The Medici family of Florence was one of the most prominent supporters of the arts in the 17th century, and, during what is now known as the Baroque period of artistic history, the Medici shaped and advanced the still life art form through their patronage. The paintings, commissioned or bought, were hung on the walls of their palazzi and country villas or given as gifts.
The Chazen is now displaying 43 of these selected works in the traveling exhibit Natura Morta: Still-Life Painting and the Medici Collections.
The term "natura morta" in Italian literally means "dead nature," which in English is more formally called still life. It is an artistic genre that, to many, sounds dull and unimaginative, as in, 'Who wants to go look at paintings of fruit and flowers?' But it's much more than a mere painting.
"Photography was not around, so the artists were doing pictures of the plants, the animals and scientific ideas," Panczenko said. In this way, still life created a way to depict and catalog the varieties of nature, but in a more stunning and realistic manner than a simple sketch.
Lemons, for example, were a rare treat for Italians. Imported from Asia, the purchase of this citrus fruit became a sign of wealth. Perhaps unsurprisingly, the Medici possessed many works showing lemons, such as "Espalier of Citrus Fruits" by Florentine artist Bartolomeo Bimbi.

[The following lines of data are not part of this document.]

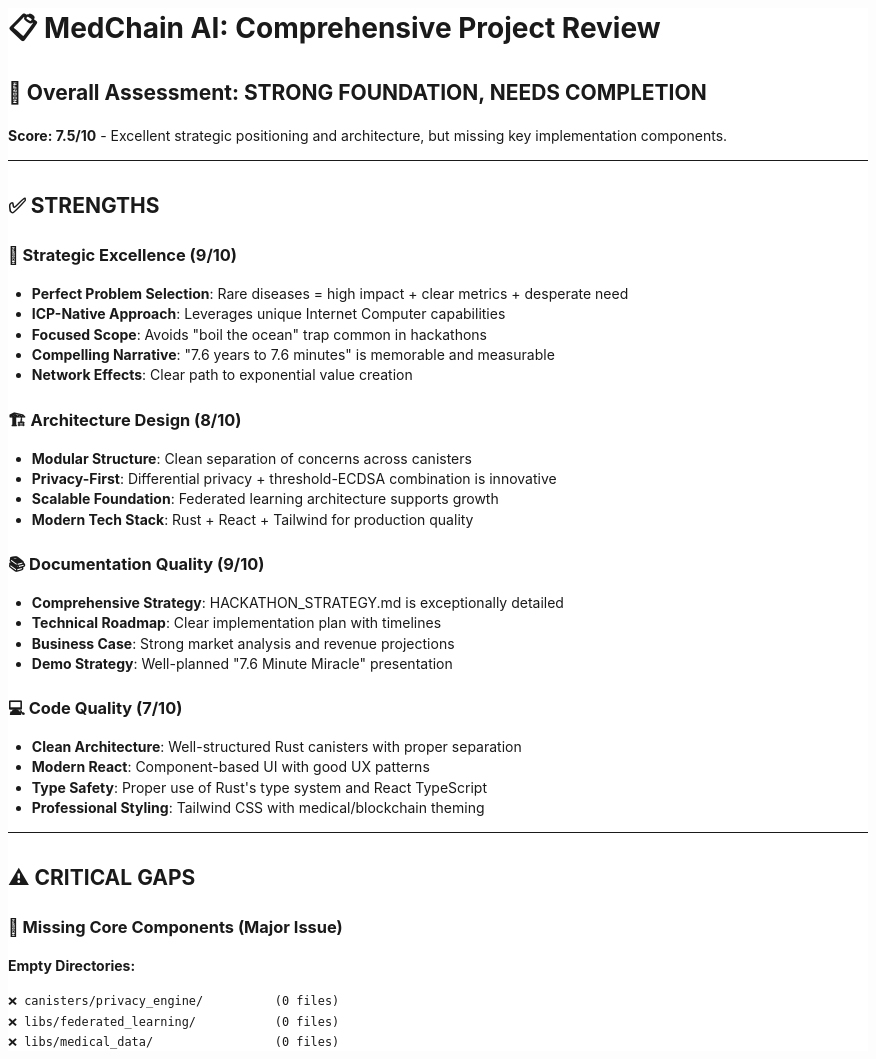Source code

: # 📋 MedChain AI: Comprehensive Project Review

## 🎯 **Overall Assessment: STRONG FOUNDATION, NEEDS COMPLETION**

**Score: 7.5/10** - Excellent strategic positioning and architecture, but missing key implementation components.

---

## ✅ **STRENGTHS**

### **🚀 Strategic Excellence (9/10)**
- **Perfect Problem Selection**: Rare diseases = high impact + clear metrics + desperate need
- **ICP-Native Approach**: Leverages unique Internet Computer capabilities
- **Focused Scope**: Avoids "boil the ocean" trap common in hackathons
- **Compelling Narrative**: "7.6 years to 7.6 minutes" is memorable and measurable
- **Network Effects**: Clear path to exponential value creation

### **🏗️ Architecture Design (8/10)**
- **Modular Structure**: Clean separation of concerns across canisters
- **Privacy-First**: Differential privacy + threshold-ECDSA combination is innovative
- **Scalable Foundation**: Federated learning architecture supports growth
- **Modern Tech Stack**: Rust + React + Tailwind for production quality

### **📚 Documentation Quality (9/10)**
- **Comprehensive Strategy**: HACKATHON_STRATEGY.md is exceptionally detailed
- **Technical Roadmap**: Clear implementation plan with timelines
- **Business Case**: Strong market analysis and revenue projections
- **Demo Strategy**: Well-planned "7.6 Minute Miracle" presentation

### **💻 Code Quality (7/10)**
- **Clean Architecture**: Well-structured Rust canisters with proper separation
- **Modern React**: Component-based UI with good UX patterns
- **Type Safety**: Proper use of Rust's type system and React TypeScript
- **Professional Styling**: Tailwind CSS with medical/blockchain theming

---

## ⚠️ **CRITICAL GAPS**

### **🔧 Missing Core Components (Major Issue)**

**Empty Directories:**
```
❌ canisters/privacy_engine/          (0 files)
❌ libs/federated_learning/           (0 files) 
❌ libs/medical_data/                 (0 files)
```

In this particular painting, the artist has chosen to display the many different kinds of lemon, and each sports a number corresponding to a list on the bottom of the canvas giving its scientific name. "It wasn't just an attractive picture," Panczenko said. "It puts a bend in your piece of reference if you are interested in, say, botany."
Other featured artists include Cristoforo Munari, Bartolomeo Ligozzi and Giovanna Garzoni. The latter's images, for instance his "A Ceramic Bowl with Pears and Morning Glories," are painted on vellum rather than canvas, giving it a lightness and softness similar to that of a watercolor painting, Panczenko said.
In all, the exhibit exemplifies the baroque style of excessiveness and richness, such as overtly ripe produce and giant blooming flowers with a vivid contrast of color and shadow.
"It is a rare offering for both the students, faculty and the community in that we don't often have accessibility to this historical material," Panczenko said. "Most of these works have never been seen in the United States before."